Document passage
For a uniterm with no arguments, it is truly ambiguous (in terms of the grammar, but shouldn't matter in a practical sense? (since the parser will just pick one and that will be ok)). If there are arguments, I'm not clear on where the ambiguity comes in
<mkifer> foo(! color-> red !)
<Harold> We implemented this in ANTLR.
<sandro> foo(-> color -> red ->) :-) :-)
ChrisW: Useful for readability to distinguish named arg predicates from frames
<Hassan> foo ( bar baz -> foo boo -> goo )
<sandro> foo ( color -> red name -> rover ) ?
<Harold> PS is Human-Oriented Syntax.
<Harold> So it's ok if parsers have some harder time.
<Harold> After all, parsing is done only once, before the machine has to start its real (deductive) work..
<Harold> It's not on the XML level.
Hassan: Cannot tell the difference between special case and general case
Hassan: The ambiguity is that you have a grammar that gives general rules and then within that grammar there is another grammar that gives more specific rules
MichaelK: Where is the difficulty? is it the ^^?
Hassan: We are talking about the
rif:iri suffix
... already past the "..."^^curie
... I am talking about specifically rif:iri that complicates
things at the lexical level
Sandro: I think a RIF parser should never be looking inside an IRI?
ChrisW: An IRI or a string?
Sandro: Either
Hassan: At the lexical level we
require that it be "rif:iri", and when it is an IRI const complicates
lexical parsing
... it would be cleaner to accept any curie there and check that
it's rif:iri later
I will send an email example to make the problem more clear
ChrisW: Another meeting same time
next week?
... works for everyone
MichaelK: We need to discuss the escape symbols...e.g. for double quotes within double quoted strings
Hassan: And we should discuss the APS

Data extract
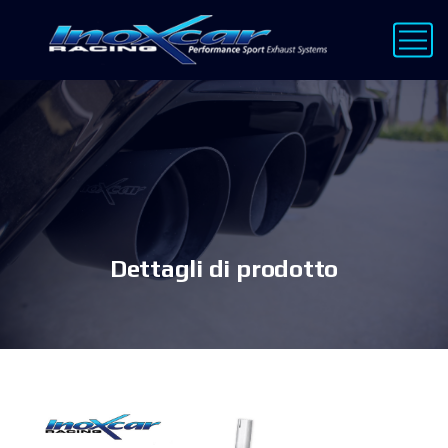
Dettagli di prodotto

Your task
Copy the RIF syntax discussion log word for word, from "Hassan: We are" up to and including "inside an IRI?".

Answer section
Hassan: We are talking about the
rif:iri suffix
... already past the "..."^^curie
... I am talking about specifically rif:iri that complicates
things at the lexical level
Sandro: I think a RIF parser should never be looking inside an IRI?